4. The preparation process of composite syndiotactic polystyrene material toughened and reinforced with superhigh molecular weight polyethylene includes the following steps:

mixing the ultra-high molecular weight polyethylene resin, the organic peroxide, the monomer, the lubricant, the syndiotactic polystyrene resin, the compatilizer and the antioxidant to obtain a mixture;

adding the mixture from a main feeding port of a double-screw extruder, and processing at 240-280 ℃ to obtain the ultra-high molecular weight polyethylene reinforced and toughened syndiotactic polystyrene composite material;

wherein the molecular weight of the ultra-high molecular weight polyethylene resin is 250-350 ten thousand;

the monomer is maleic anhydride or glycidyl acrylate;

56.4-72.6 parts by weight of syndiotactic polystyrene resin, 20-30 parts by weight of ultrahigh molecular weight polyethylene resin, 5-8 parts by weight of compatilizer, 1-2 parts by weight of antioxidant, 1-3 parts by weight of lubricant, 0.3-0.45 part by weight of organic peroxide and 0.1-0.15 part by weight of monomer;

the length-diameter ratio of the screw of the double-screw extruder is 52:1 or 56: 1.
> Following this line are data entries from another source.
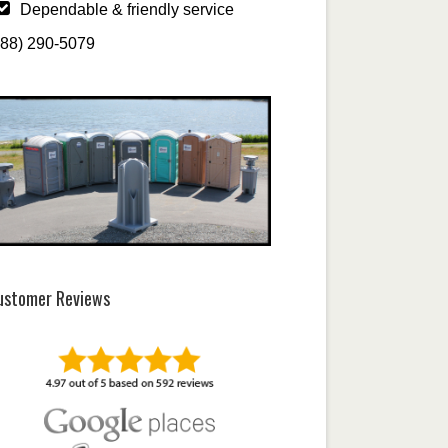
Dependable & friendly service
888) 290-5079
ustomer Reviews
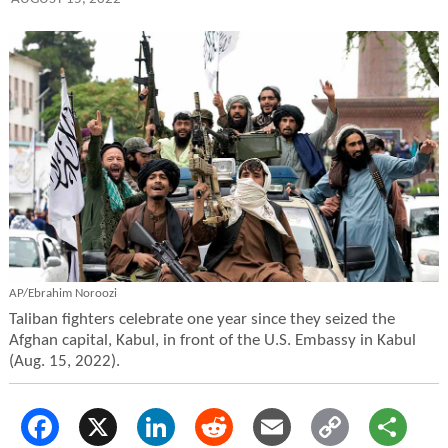
AP/Ebrahim Noroozi
Taliban fighters celebrate one year since they seized the
Afghan capital, Kabul, in front of the U.S. Embassy in Kabul
(Aug. 15, 2022).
5. The preparation method of the ultrahigh molecular weight polyethylene toughened and reinforced syndiotactic polystyrene composite material comprises the following steps:

mixing an ultra-high molecular weight polyethylene resin, an organic peroxide, a monomer and a lubricant to obtain a first mixture;

mixing the syndiotactic polystyrene resin, the compatilizer and the antioxidant to obtain a second mixture;

adding the first mixture from a main feeding port of a double-screw extruder, adding the second mixture from a side feeding port of the double-screw extruder, and processing at 240-280 ℃ to obtain the ultra-high molecular weight polyethylene reinforced and toughened syndiotactic polystyrene composite material;

wherein the molecular weight of the ultra-high molecular weight polyethylene resin is 250-350 ten thousand;

the monomer is maleic anhydride or glycidyl acrylate;

56.4-72.6 parts by weight of syndiotactic polystyrene resin, 20-30 parts by weight of ultrahigh molecular weight polyethylene resin, 5-8 parts by weight of compatilizer, 1-2 parts by weight of antioxidant, 1-3 parts by weight of lubricant, 0.3-0.45 part by weight of organic peroxide and 0.1-0.15 part by weight of monomer;

the length-diameter ratio of the screws of the twin-screw extruder is 52:1 or 56: 1.

6. The production method according to claim 4 or 5, wherein the syndiotactic polystyrene resin has a molecular weight of 8 to 12 ten thousand.